Baptist Press interviews Naghmeh Abedini
ASHEVILLE, N.C. (BP) -- Naghmeh Abedini is making plans to join her husband Saeed Abedini at the Billy Graham Training Center at the Cove in Asheville, N.C., where he has been resting with his parents and sister since arriving there Thursday (Jan. 21) from Berlin, Germany.
"When I spoke to him he didn't seem to be in a good state of mind, and so we just had to give it time before our family reunited, especially with the kids," she told BP. "I had a quick conversation with the German doctor and he said overall he was healthy, he was pretty healthy [physically]."
The 35-year-old pastor suffered beatings and harsh punishment during three-and-a-half years in prison in Iran, where he had been held due to his Christian faith. His release with three other Americans was announced Jan. 16 in a prisoner swap the Obama Administration negotiated during nuclear disarmament talks.
Naghmeh Abedini and their children Rebekka and Jacob will arrive in Asheville early the afternoon of Jan. 25 to spend at least a week with Saeed before returning as a family to their home in Boise, Idaho, she told BP. At the Cove, they will rest and receive counseling, she said.
The Abedini marriage is strained by the imprisonment and emails that surfaced, intended only for close friends, in which she accused her husband of spousal abuse and an addiction to pornography.
Naghmeh Abedini hasn't been able to determine who in November 2015 leaked to the media emails she had sent only to close friends. In those emails, she revealed her marriage was strained by abuse, but later expressed regrets for sending the emails even to close friends.
"It's unfortunate that your family is going through so much pain and people try to profit off of it and put it out there," she said. "Because Saeed was made aware of it, it will make it that much harder for us to pursue healing and reconciliation. So I was very heartbroken."
But the revelation of the marital strife has proved to be a blessing that has taught her to rely more heavily on the Lord through prayer and fasting, she told BP today.

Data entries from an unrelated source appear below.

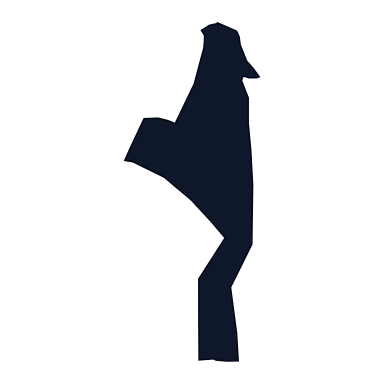 the district of Sayat, Chardzhou, Turkmenistan
{"feature_id": "10190150B84447090793547", "entity_name": "Sayat", "entity_type": "district", "adm_level": 2, "iso_a3": "TKM", "parent_name": "Turkmenistan", "parent_adm1": "Chardzhou", "projection": "equal_earth", "projection_center": [63.688, 37.927], "detail": "fine", "context": "isolated", "style": "filled", "palette": "ink", "viewbox_px": 384, "rotation_deg": 0, "n_neighbors": 0, "source": "geoboundaries", "source_scale": "gbopen_adm2", "svg_char_len": 907}
<svg xmlns="http://www.w3.org/2000/svg" viewBox="0 0 384 384"><path d="M253.0,68.3L246.6,61.1L240.1,44.7L239.1,36.8L236.5,31.2L217.8,23.0L218.0,23.5L209.8,25.2L201.4,30.3L204.5,35.1L204.5,37.6L204.5,40.7L203.9,47.9L201.2,57.9L194.2,84.1L175.1,123.8L173.0,122.7L167.7,120.6L158.2,118.2L144.1,118.7L130.8,147.0L130.5,147.5L124.8,160.4L133.1,161.8L142.3,166.4L161.3,175.7L164.3,177.2L172.4,184.0L177.4,188.3L177.5,188.3L191.4,200.0L196.5,205.6L210.5,220.7L224.6,237.2L225.2,237.8L198.8,279.0L198.9,324.9L198.9,325.0L199.1,359.9L213.4,358.8L216.2,360.1L227.1,361.0L238.2,360.8L236.5,332.8L230.5,287.2L237.0,274.2L251.8,244.3L252.6,184.8L251.4,163.2L250.8,151.3L250.2,144.7L248.2,123.1L248.2,122.7L248.2,98.0L248.2,97.8L244.5,88.4L241.4,80.3L243.1,76.0L243.5,76.1L249.0,77.7L250.3,77.7L256.6,77.7L257.8,77.3L258.4,77.1L259.2,76.8L258.4,75.7L253.0,68.3Z" fill="#0f172a" stroke="#020617" stroke-width="1.5"/></svg>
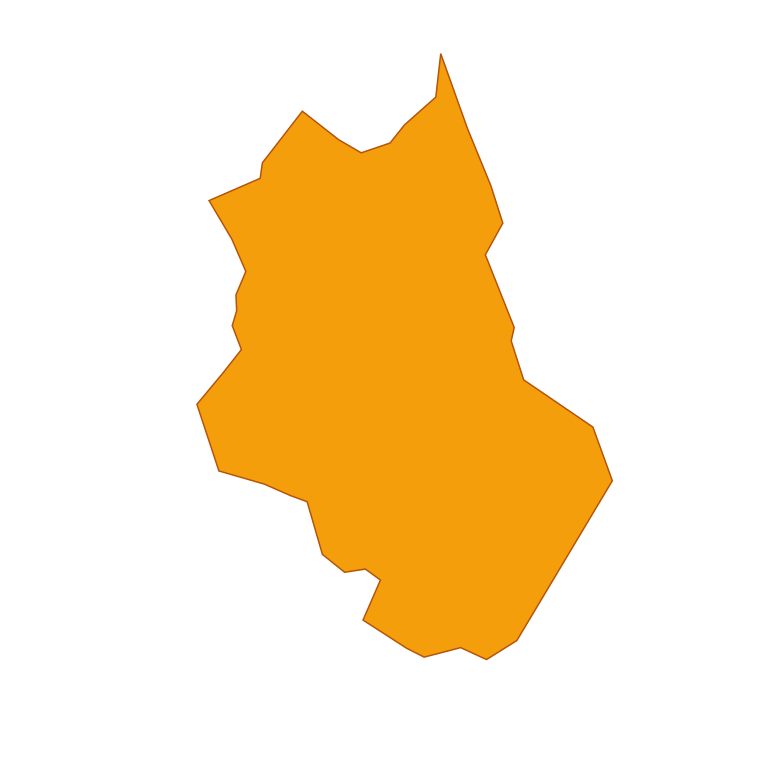 the district of Krujë, Durrës, Albania, rotated 71°
{"feature_id": "67620474B91291617478666", "entity_name": "Krujë", "entity_type": "district", "adm_level": 2, "iso_a3": "ALB", "parent_name": "Albania", "parent_adm1": "Durrës", "projection": "robinson", "projection_center": [19.708, 41.488], "detail": "fine", "context": "isolated", "style": "filled", "palette": "amber", "viewbox_px": 768, "rotation_deg": 71, "n_neighbors": 0, "source": "geoboundaries", "source_scale": "gbopen_adm2", "svg_char_len": 671}
<svg xmlns="http://www.w3.org/2000/svg" viewBox="0 0 768 768"><g transform="rotate(71 384 384)"><path d="M90.1,222.8L129.6,241.6L145.6,280.1L158.1,299.8L158.0,330.3L138.3,347.3L99.5,372.4L135.3,427.0L149.2,434.1L153.6,489.7L197.5,480.7L232.6,478.0L251.6,495.0L266.9,499.5L279.4,508.5L305.0,507.6L321.1,532.6L342.3,567.5L412.5,568.4L439.6,529.9L459.3,508.5L470.3,495.0L525.1,497.7L549.2,482.5L552.9,461.9L568.2,451.2L600.4,480.7L641.4,448.5L655.3,435.0L658.2,397.4L677.9,376.8L669.8,341.9L549.8,199.6L492.8,200.5L425.6,250.6L384.7,249.7L373.0,242.5L294.8,246.1L270.6,219.3L231.2,218.4L169.8,221.9L90.1,222.8Z" fill="#f59e0b" stroke="#b45309" stroke-width="1.5"/></g></svg>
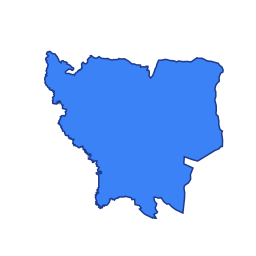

"That's how God works," she said. "The worst things in our life turn out to be the best blessing." She trusts God to make beauty out of ashes, she said, evoking Isaiah 61:3, and to use the situation as a ministry to others.
"For most of my marriage, I'd idolized Saeed, and through my fast I was made aware of that and the importance of putting God first, which seems to be Christianity 101 in action," she said. "This last fast really had me focused on the Lord. It took his imprisonment for me to break that idol and focus on the Lord fully and to see issues that are so hidden."
The Lord has taught her to forgive and love her husband, she said, while still establishing boundaries in the relationship.
"It was difficult because Saeed was the first person I ever dated, the love of my life, and he still is," she told BP. "But [I've learned] that can't override my relationship with God and my obedience to God. Obedience to my husband is very important, but when it's biblical and when it's healthy.... I'm sure many, many Christians know that, but for me, it was a new lesson to learn."
Her husband was converted to Christianity at age 20, she said, and grew up in an Iranian cultural environment that subjugates women. She described herself as a private person who has suffered much pain and anger because the emails were made public, and she chose not to tell BP the details of the alleged abuse.
Any further discussion of the abuse would need to come from her husband, she said.
"I think when it's time," she told BP, "I think it's a story that needs to be told by Saeed, not me. I think it had better not be anything that I focus on anymore."
She has advocated widely for her husband's release, maintaining a Facebook page, meeting with President Obama, and speaking before Congress and in many venues before taking a break from public advocacy last November.
"I'm proud of Saeed for having stood for his faith, but we're real people with real issues, and a lot of it is ... from the Middle East and the way women are treated there," she said. "But I'm hearing from a lot of women in this country and I'm just hoping God can use it to show He's bigger than anything and to help other people be set free.
"The biggest lesson I learned as a wife is I needed to find my strength in God. I was looking to my husband for everything, for self-worth," she said. "I don't know how to explain it, but he had become my god. That's not a small thing; that's a big deal.... If God is not number one it's bad, and God is jealous. He will have no idols before Him."
God has revealed the struggles of His followers for ages, she said, referencing the biblical King David who was described as having a heart for God but was also an adulterer and murderer.
"There's a reason God allowed people to see the most intimate part of my family," she said. "I don't want us to be idolized. Maybe part of the blessing of this coming out is that we can't be idolized."